Rookie phenom Carson Fulmer was not a big collector when he was a kid, although he would purchase an occasional pack of cards at Wal-Mart for the pleasure of opening it to see whose cards he got. He is also not a big memorabilia guy, but does have some interest in picking up some jerseys and signed baseballs if he gets the chance. His favorite players as a youngster were Nolan Ryan and Mariano Rivera. He does not mind signing autographs for the fans, but he says he tries to keep things under control. He looks for the kids first when time is short.

Another newcomer to the White Sox, Adam Engel, grew up in Loveland, Ohio, so naturally he was a Cincinnati Reds fan, enjoying the play of Barry Larkin, Ken Griffey Jr. and Bret Boone. Although he, himself, is not a collector, he does enjoy interacting with the fans, especially the younger ones. He says he will sign for anyone if he has the time, even the dealers.

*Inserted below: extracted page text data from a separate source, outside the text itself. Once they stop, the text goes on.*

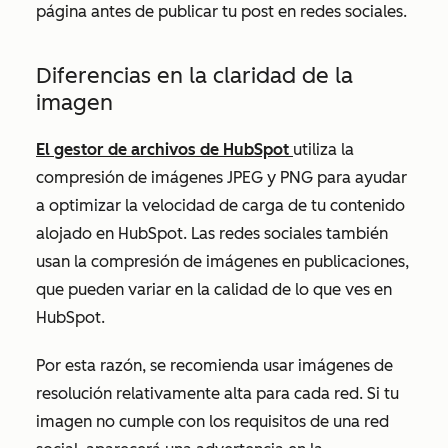
página antes de publicar tu post en redes sociales.
Diferencias en la claridad de la
imagen
El gestor de archivos de HubSpot
utiliza la
compresión de imágenes JPEG y PNG para ayudar
a optimizar la velocidad de carga de tu contenido
alojado en HubSpot. Las redes sociales también
usan la compresión de imágenes en publicaciones,
que pueden variar en la calidad de lo que ves en
HubSpot.
Por esta razón, se recomienda usar imágenes de
resolución relativamente alta para cada red. Si tu
imagen no cumple con los requisitos de una red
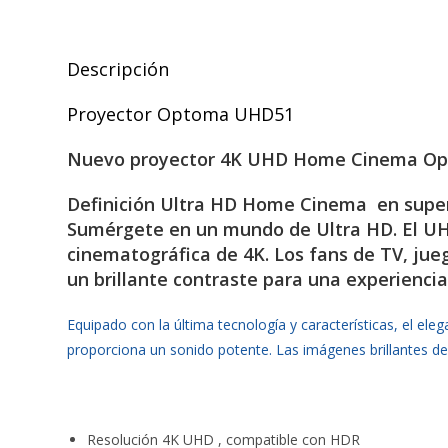
Descripción
Proyector Optoma UHD51
Nuevo proyector 4K UHD Home Cinema Opto
Definición Ultra HD Home Cinema en super
Sumérgete en un mundo de Ultra HD. El UH
cinematográfica de 4K. Los fans de TV, jueg
un brillante contraste para una experienci
Equipado con la última tecnología y características, el 
proporciona un sonido potente. Las imágenes brillantes de 
Resolución 4K UHD , compatible con HDR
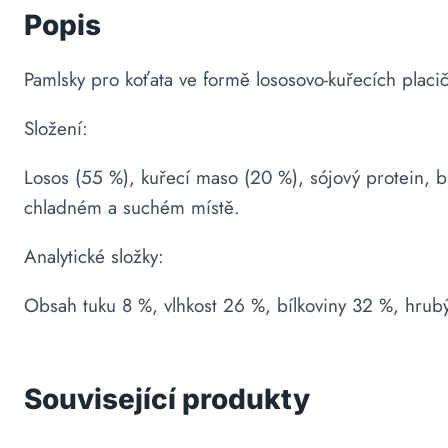
Popis
Pamlsky pro koťata ve formě lososovo-kuřecích placi
Složení:
Losos (55 %), kuřecí maso (20 %), sójový protein, b
chladném a suchém místě.
Analytické složky:
Obsah tuku 8 %, vlhkost 26 %, bílkoviny 32 %, hrub
Související produkty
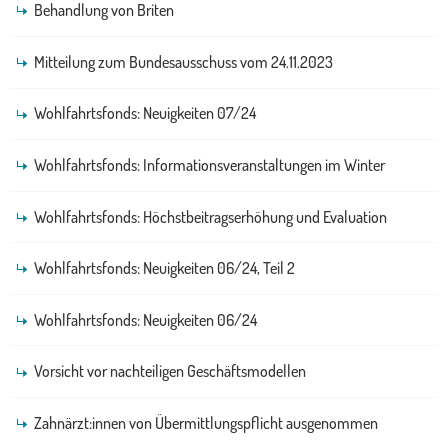
Behandlung von Briten
Mitteilung zum Bundesausschuss vom 24.11.2023
Wohlfahrtsfonds: Neuigkeiten 07/24
Wohlfahrtsfonds: Informationsveranstaltungen im Winter
Wohlfahrtsfonds: Höchstbeitragserhöhung und Evaluation
Wohlfahrtsfonds: Neuigkeiten 06/24, Teil 2
Wohlfahrtsfonds: Neuigkeiten 06/24
Vorsicht vor nachteiligen Geschäftsmodellen
Zahnärzt:innen von Übermittlungspflicht ausgenommen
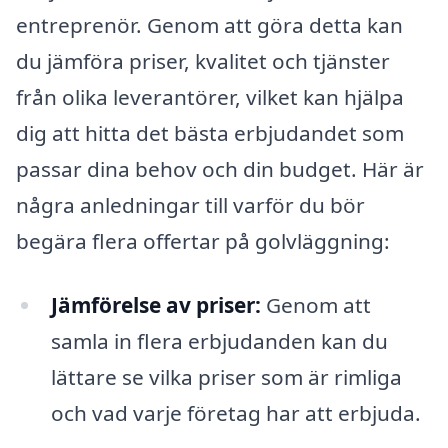
entreprenör. Genom att göra detta kan
du jämföra priser, kvalitet och tjänster
från olika leverantörer, vilket kan hjälpa
dig att hitta det bästa erbjudandet som
passar dina behov och din budget. Här är
några anledningar till varför du bör
begära flera offertar på golvläggning:
Jämförelse av priser:
Genom att
samla in flera erbjudanden kan du
lättare se vilka priser som är rimliga
och vad varje företag har att erbjuda.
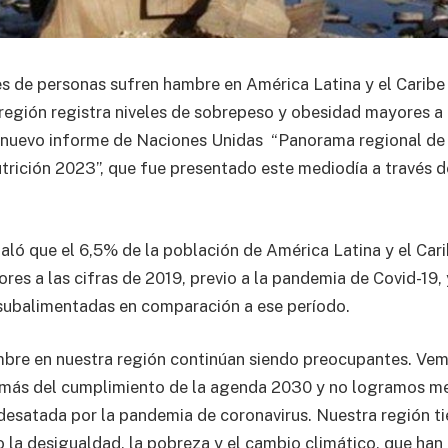
s de personas sufren hambre en América Latina y el Caribe 
región registra niveles de sobrepeso y obesidad mayores a 
 nuevo informe de Naciones Unidas “Panorama regional de 
nutrición 2023”, que fue presentado este mediodía a través 
ló que el 6,5% de la población de América Latina y el Car
ores a las cifras de 2019, previo a la pandemia de Covid-19,
subalimentadas en comparación a ese período.
ambre en nuestra región continúan siendo preocupantes. V
más del cumplimiento de la agenda 2030 y no logramos mej
s desatada por la pandemia de coronavirus. Nuestra región t
 la desigualdad, la pobreza y el cambio climático, que han 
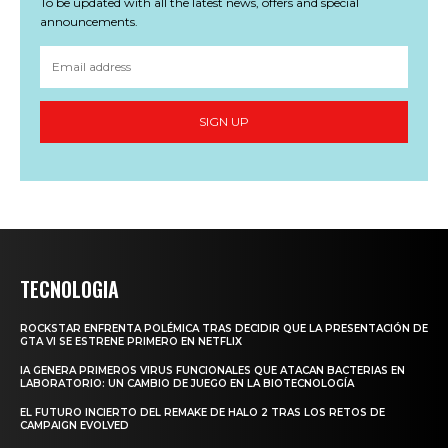
To be updated with all the latest news, offers and special
announcements.
SIGN UP
TECNOLOGIA
ROCKSTAR ENFRENTA POLÉMICA TRAS DECIDIR QUE LA PRESENTACIÓN DE
GTA VI SE ESTRENE PRIMERO EN NETFLIX
IA GENERA PRIMEROS VIRUS FUNCIONALES QUE ATACAN BACTERIAS EN
LABORATORIO: UN CAMBIO DE JUEGO EN LA BIOTECNOLOGÍA
EL FUTURO INCIERTO DEL REMAKE DE HALO 2 TRAS LOS RETOS DE
CAMPAIGN EVOLVED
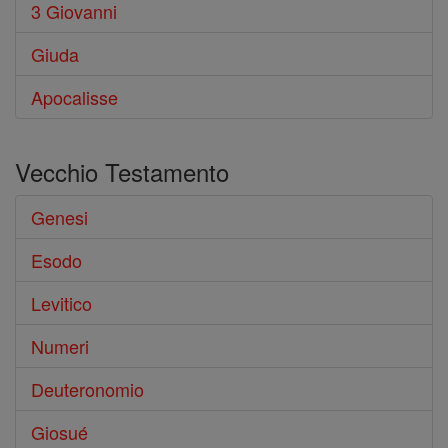
3 Giovanni
Giuda
Apocalisse
Vecchio Testamento
Genesi
Esodo
Levitico
Numeri
Deuteronomio
Giosué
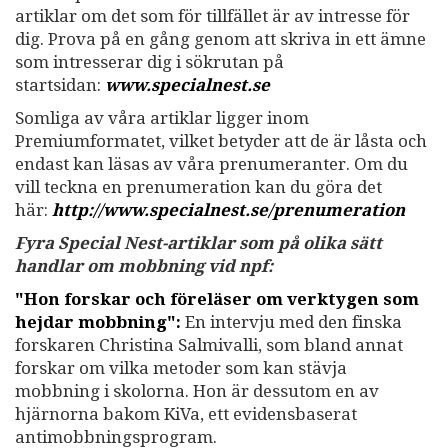
artiklar om det som för tillfället är av intresse för
dig. Prova på en gång genom att skriva in ett ämne
som intresserar dig i sökrutan på
startsidan:
www.specialnest.se
Somliga av våra artiklar ligger inom
Premiumformatet, vilket betyder att de är låsta och
endast kan läsas av våra prenumeranter. Om du
vill teckna en prenumeration kan du göra det
här:
http://www.specialnest.se
/prenumeration
Fyra Special Nest-artiklar som på olika sätt
handlar om mobbning vid npf:
"Hon forskar och föreläser om verktygen som
hejdar mobbning":
En intervju med den finska
forskaren Christina Salmivalli, som bland annat
forskar om vilka metoder som kan stävja
mobbning i skolorna. Hon är dessutom en av
hjärnorna bakom KiVa, ett evidensbaserat
antimobbningsprogram.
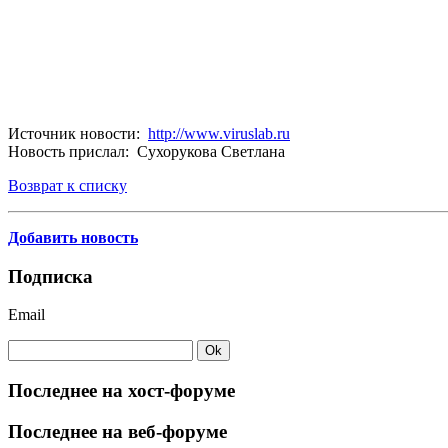
Источник новости:
http://www.viruslab.ru
Новость прислал: Сухорукова Светлана
Возврат к списку
Добавить новость
Подписка
Email
Последнее на хост-форуме
Последнее на веб-форуме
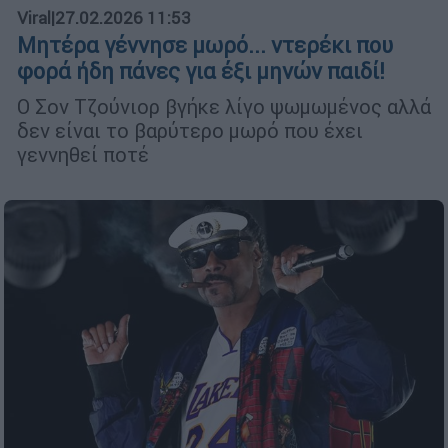
Viral
|
27.02.2026 11:53
Μητέρα γέννησε μωρό... ντερέκι που
φορά ήδη πάνες για έξι μηνών παιδί!
Ο Σον Τζούνιορ βγήκε λίγο ψωμωμένος αλλά
δεν είναι το βαρύτερο μωρό που έχει
γεννηθεί ποτέ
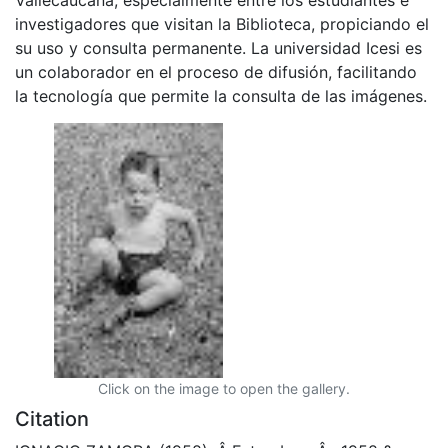
investigadores que visitan la Biblioteca, propiciando el
su uso y consulta permanente. La universidad Icesi es
un colaborador en el proceso de difusión, facilitando
la tecnología que permite la consulta de las imágenes.
Click on the image to open the gallery.
Citation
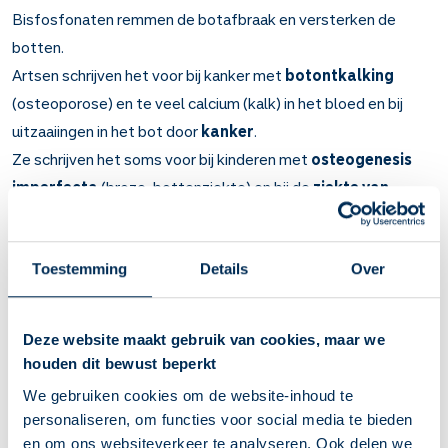
Bisfosfonaten remmen de botafbraak en versterken de
botten.
Artsen schrijven het voor bij kanker met
botontkalking
(osteoporose) en te veel calcium (kalk) in het bloed en bij
uitzaaiingen in het bot door
kanker
.
Ze schrijven het soms voor bij kinderen met
osteogenesis
imperfecta
(broze-bottenziekte) en bij de
ziekte van
Paget
.
Belangrijk om te weten over Pamidroninezuur
Toestemming
Details
Over
Pamidroninezuur remt de afbraak van botten en maakt ze
steviger.
Deze website maakt gebruik van cookies, maar we
Bij kanker als er te veel calcium (kalk) in het bloed is, of als
houden dit bewust beperkt
de botten door uitzaaiingen van kanker pijnlijk en broos
worden. Soms bij kinderen met de aangeboren botziekte
We gebruiken cookies om de website-inhoud te
osteogenesis imperfecta (broze-bottenziekte) en bij de
personaliseren, om functies voor social media te bieden
ziekte van Paget (pijnlijke botvergroeiingen).
en om ons websiteverkeer te analyseren. Ook delen we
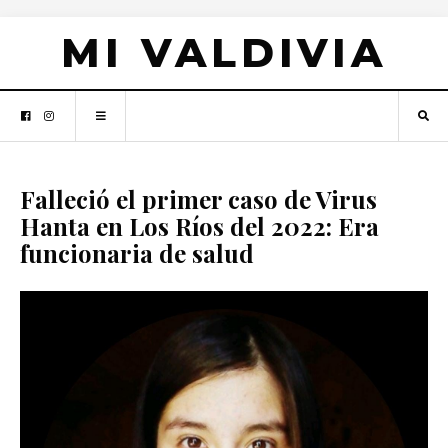
MI VALDIVIA
Falleció el primer caso de Virus
Hanta en Los Ríos del 2022: Era
funcionaria de salud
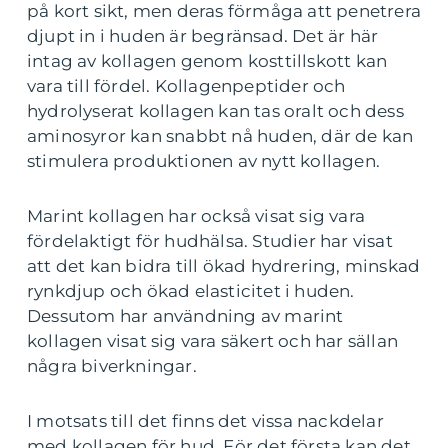
på kort sikt, men deras förmåga att penetrera
djupt in i huden är begränsad. Det är här
intag av kollagen genom kosttillskott kan
vara till fördel. Kollagenpeptider och
hydrolyserat kollagen kan tas oralt och dess
aminosyror kan snabbt nå huden, där de kan
stimulera produktionen av nytt kollagen.
Marint kollagen har också visat sig vara
fördelaktigt för hudhälsa. Studier har visat
att det kan bidra till ökad hydrering, minskad
rynkdjup och ökad elasticitet i huden.
Dessutom har användning av marint
kollagen visat sig vara säkert och har sällan
några biverkningar.
I motsats till det finns det vissa nackdelar
med kollagen för hud. För det första kan det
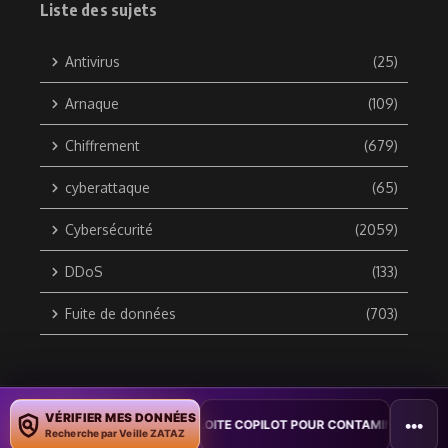
Liste des sujets
Antivirus
(25)
Arnaque
(109)
Chiffrement
(679)
cyberattaque
(65)
Cybersécurité
(2059)
DDoS
(133)
Fuite de données
(703)
Copyright © 2010 / 2026 DATA SECURITY BREACH - Groupe
VÉRIFIER MES DONNÉES
•••
ON : UN VER WORD EXPLOITE COPILOT POUR CONTAMINER DES DOCUME
ZATAZ Média
Recherche par Veille ZATAZ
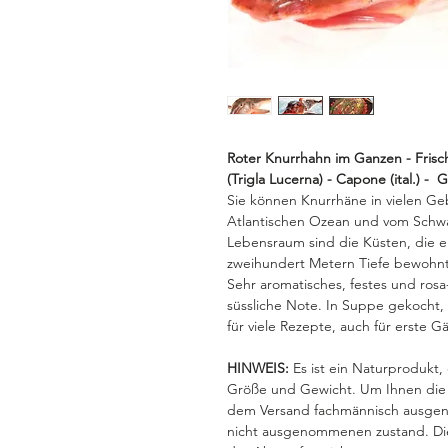
Roter Knurrhahn im Ganzen - Fris
(Trigla Lucerna) - Capone (ital.) - 
Sie können Knurrhäne in vielen Ge
Atlantischen Ozean und vom Schwa
Lebensraum sind die Küsten, die 
zweihundert Metern Tiefe bewohnt
Sehr aromatisches, festes und rosa
süssliche Note. In Suppe gekocht, 
für viele Rezepte, auch für erste G
HINWEIS:
Es ist ein Naturprodukt,
Größe und Gewicht. Um Ihnen die A
dem Versand fachmännisch ausgen
nicht ausgenommenen zustand. Die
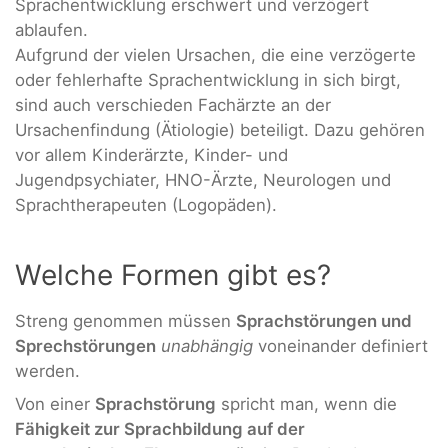
Sprachentwicklung erschwert und verzögert
ablaufen.
Aufgrund der vielen Ursachen, die eine verzögerte
oder fehlerhafte Sprachentwicklung in sich birgt,
sind auch verschieden Fachärzte an der
Ursachenfindung (Ätiologie) beteiligt. Dazu gehören
vor allem Kinderärzte, Kinder- und
Jugendpsychiater, HNO-Ärzte, Neurologen und
Sprachtherapeuten (Logopäden).
Welche Formen gibt es?
Streng genommen müssen
Sprachstörungen und
Sprechstörungen
unabhängig
voneinander definiert
werden.
Von einer
Sprachstörung
spricht man, wenn die
Fähigkeit zur Sprachbildung auf der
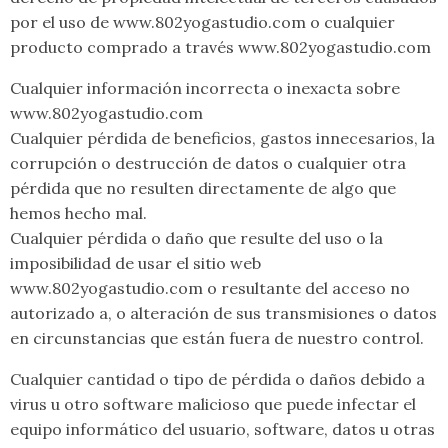
por el uso de www.802yogastudio.com o cualquier
producto comprado a través www.802yogastudio.com
Cualquier información incorrecta o inexacta sobre
www.802yogastudio.com
Cualquier pérdida de beneficios, gastos innecesarios, la
corrupción o destrucción de datos o cualquier otra
pérdida que no resulten directamente de algo que
hemos hecho mal.
Cualquier pérdida o daño que resulte del uso o la
imposibilidad de usar el sitio web
www.802yogastudio.com o resultante del acceso no
autorizado a, o alteración de sus transmisiones o datos
en circunstancias que están fuera de nuestro control.
Cualquier cantidad o tipo de pérdida o daños debido a
virus u otro software malicioso que puede infectar el
equipo informático del usuario, software, datos u otras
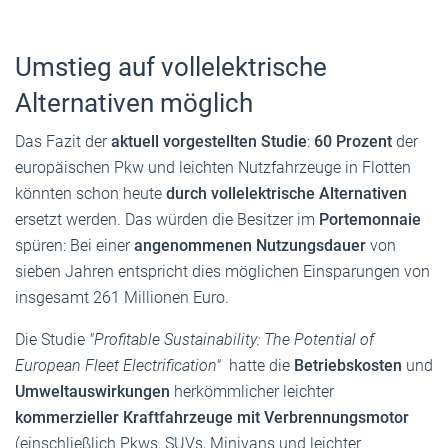
Umstieg auf vollelektrische
Alternativen möglich
Das Fazit der
aktuell vorgestellten Studie
:
60 Prozent
der
europäischen Pkw und leichten Nutzfahrzeuge in Flotten
könnten schon heute
durch vollelektrische Alternativen
ersetzt werden. Das würden die Besitzer im
Portemonnaie
spüren: Bei einer
angenommenen Nutzungsdauer
von
sieben Jahren entspricht dies möglichen Einsparungen von
insgesamt 261 Millionen Euro.
Die Studie
"Profitable Sustainability: The Potential of
European Fleet Electrification"
hatte die
Betriebskosten
und
Umweltauswirkungen
herkömmlicher leichter
kommerzieller Kraftfahrzeuge mit Verbrennungsmotor
(einschließlich Pkws, SUVs, Minivans und leichter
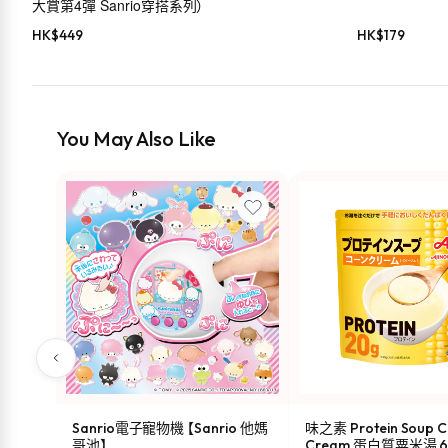
大賞第4彈 Sanrio穿搭系列）
HK$
449
HK$
179
You May Also Like
Sanrio電子寵物機 【Sanrio 他媽
味之素 Protein Soup C
哥池】
Cream 蛋白質粟米湯 6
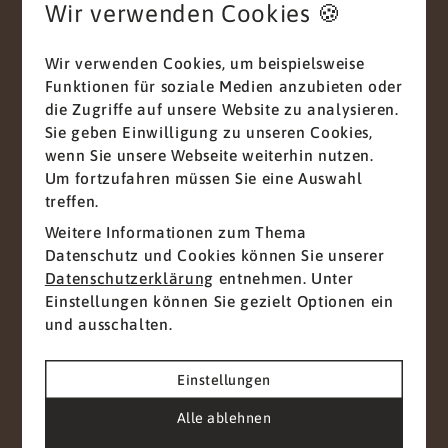
Wir verwenden Cookies 🍪
Nachricht
*
Wir verwenden Cookies, um beispielsweise
Funktionen für soziale Medien anzubieten oder
die Zugriffe auf unsere Website zu analysieren.
Sie geben Einwilligung zu unseren Cookies,
wenn Sie unsere Webseite weiterhin nutzen.
Um fortzufahren müssen Sie eine Auswahl
treffen.
Weitere Informationen zum Thema
Mit diesem Haken bestätigen Sie, dass Sie die
Datenschutz und Cookies können Sie unserer
Datenschutzerklärung
zur Kenntnis genommen
Datenschutzerklärung
entnehmen. Unter
haben.
Einstellungen können Sie gezielt Optionen ein
Wir nehmen den Schutz Ihrer Daten ernst. Alle
und ausschalten.
Informationen, die Sie über dieses
Kontaktformular senden, werden streng
vertraulich behandelt. Wir garantieren, dass Ihre
Einstellungen
persönlichen Daten nicht an Dritte
Alle ablehnen
weitergegeben, verkauft oder anderweitig
missbraucht werden.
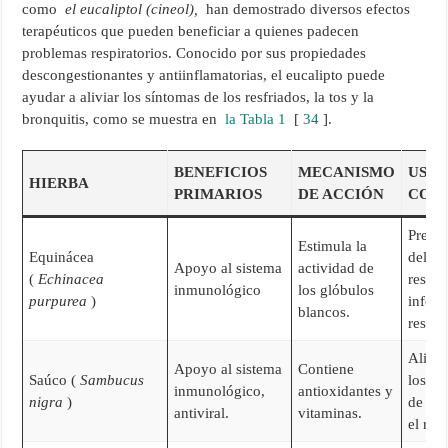
como
el eucaliptol (cineol),
han demostrado diversos efectos
terapéuticos que pueden beneficiar a quienes padecen
problemas respiratorios. Conocido por sus propiedades
descongestionantes y antiinflamatorias, el eucalipto puede
ayudar a aliviar los síntomas de los resfriados, la tos y la
bronquitis, como se muestra en
la Tabla 1
[
34
].
BENEFICIOS
MECANISMO
USOS
HIERBA
PRIMARIOS
DE ACCIÓN
COM
Preve
Estimula la
Equinácea
del
Apoyo al sistema
actividad de
(
Echinacea
resfri
inmunológico
los glóbulos
purpurea
)
infecc
blancos.
respir
Alivio
Apoyo al sistema
Contiene
Saúco (
Sambucus
los sí
inmunológico,
antioxidantes y
nigra
)
de la 
antiviral.
vitaminas.
el res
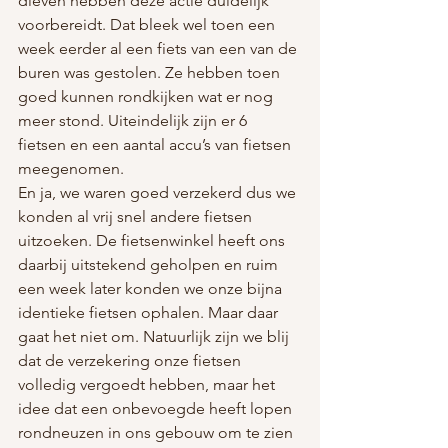
dieven hebben deze actie duidelijk 
voorbereidt. Dat bleek wel toen een 
week eerder al een fiets van een van de 
buren was gestolen. Ze hebben toen 
goed kunnen rondkijken wat er nog 
meer stond. Uiteindelijk zijn er 6 
fietsen en een aantal accu’s van fietsen 
meegenomen.
En ja, we waren goed verzekerd dus we 
konden al vrij snel andere fietsen 
uitzoeken. De fietsenwinkel heeft ons 
daarbij uitstekend geholpen en ruim 
een week later konden we onze bijna 
identieke fietsen ophalen. Maar daar 
gaat het niet om. Natuurlijk zijn we blij 
dat de verzekering onze fietsen 
volledig vergoedt hebben, maar het 
idee dat een onbevoegde heeft lopen 
rondneuzen in ons gebouw om te zien 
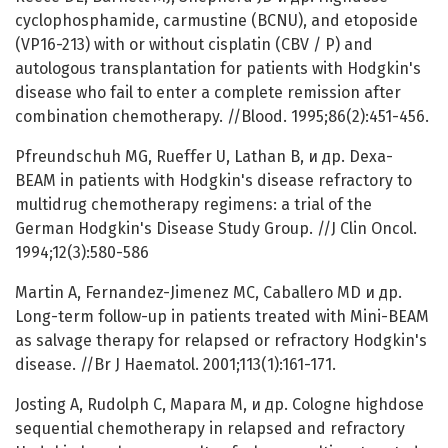
cyclophosphamide, carmustine (BCNU), and etoposide
(VP16-213) with or without cisplatin (CBV / P) and
autologous transplantation for patients with Hodgkin's
disease who fail to enter a complete remission after
combination chemotherapy. //Blood. 1995;86(2):451-456.
Pfreundschuh MG, Rueffer U, Lathan B, и др. Dexa-
BEAM in patients with Hodgkin's disease refractory to
multidrug chemotherapy regimens: a trial of the
German Hodgkin's Disease Study Group. //J Clin Oncol.
1994;12(3):580-586
Martin A, Fernandez-Jimenez MC, Caballero MD и др.
Long-term follow-up in patients treated with Mini-BEAM
as salvage therapy for relapsed or refractory Hodgkin's
disease. //Br J Haematol. 2001;113(1):161-171.
Josting A, Rudolph C, Mapara M, и др. Cologne highdose
sequential chemotherapy in relapsed and refractory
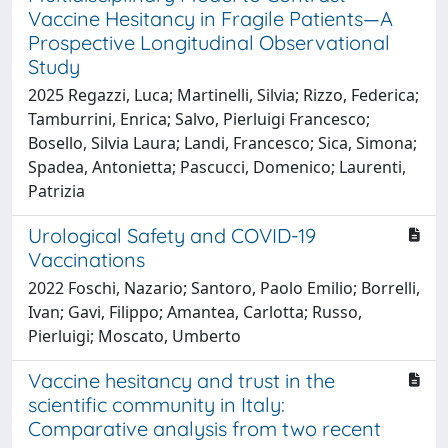
Vaccine Hesitancy in Fragile Patients—A
Prospective Longitudinal Observational
Study
2025 Regazzi, Luca; Martinelli, Silvia; Rizzo, Federica;
Tamburrini, Enrica; Salvo, Pierluigi Francesco;
Bosello, Silvia Laura; Landi, Francesco; Sica, Simona;
Spadea, Antonietta; Pascucci, Domenico; Laurenti,
Patrizia
Urological Safety and COVID-19
Vaccinations
2022 Foschi, Nazario; Santoro, Paolo Emilio; Borrelli,
Ivan; Gavi, Filippo; Amantea, Carlotta; Russo,
Pierluigi; Moscato, Umberto
Vaccine hesitancy and trust in the
scientific community in Italy:
Comparative analysis from two recent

Former Sox players, left to right, Chet Lemon, Carl Everett and Willie Harris.

Former Sox players, left to right, Chet Lemon, Carl Everett and Willie Harris.

Trey Michalczewski, besides having one of the more difficult names in baseball to pronounce, was also a big card collector as a kid, mainly because his dad was a collector and he caught the bug from him. Trey liked hockey cards in particular, and remembers always handling them carefully and putting them in plastic holders to minimize potential damage. He also enjoys signing autographs, and will do it for anyone as long as they are respectful, except when it might be inconvenient, like when he is eating dinner. He will sign a couple of autographs for each individual if asked, but he does not like to sign blank pieces of paper. Not that anyone can blame him. He has not yet appeared at any card shows, but imagines he will eventually do them if the promoters want him.

Newcomer Jacob May, another Cincinnati area native, also liked Ken Griffey Jr., as well as Adam Dunn and Todd Frazier. May was not much of a collector and preferred to talk about his experience as a rookie, especially how he intends to soak up everything he can at Spring Training, like a sponge. He knows he has to treat the veterans with respect and not step on any toes. He really just wants to see how the veterans go about their business so he can emulate them when the time comes for him. As for signing autographs, he knows it is part of the job, so he tries to accommodate when he can.

Perhaps the most enthusiastic new player the team has this year is infielder Eddy Alvarez, the former Olympian. With his irrepressible smile and great sense of humor, he quickly became a favorite of the fans at Soxfest. He says he loves signing autographs, especially for the youngsters because he used to be one of those kids. His favorite players as a youngster were Cliff Floyd and Ivan Rodriquez because he grew up in Miami and was a huge Marlins fan. He and his brother loved collecting cards and still have them in a closet at their Mom’s home in a blue cushioned book. His silver medal in speedskating at the 2014 Winter Olympics led to autograph show opportunities for him, but nothing like the baseball card shows that most collectors attend. That is something he would like to do some day, however.

All in all, the White Sox should pat themselves on the back for a job well done. Everyone – the fans, the players, the front office people, the media – had the time of their lives at this year’s Soxfest. Now, they can’t wait for the 2017 Soxfest, when everyone hopes the team will be hoisting another World Series trophy.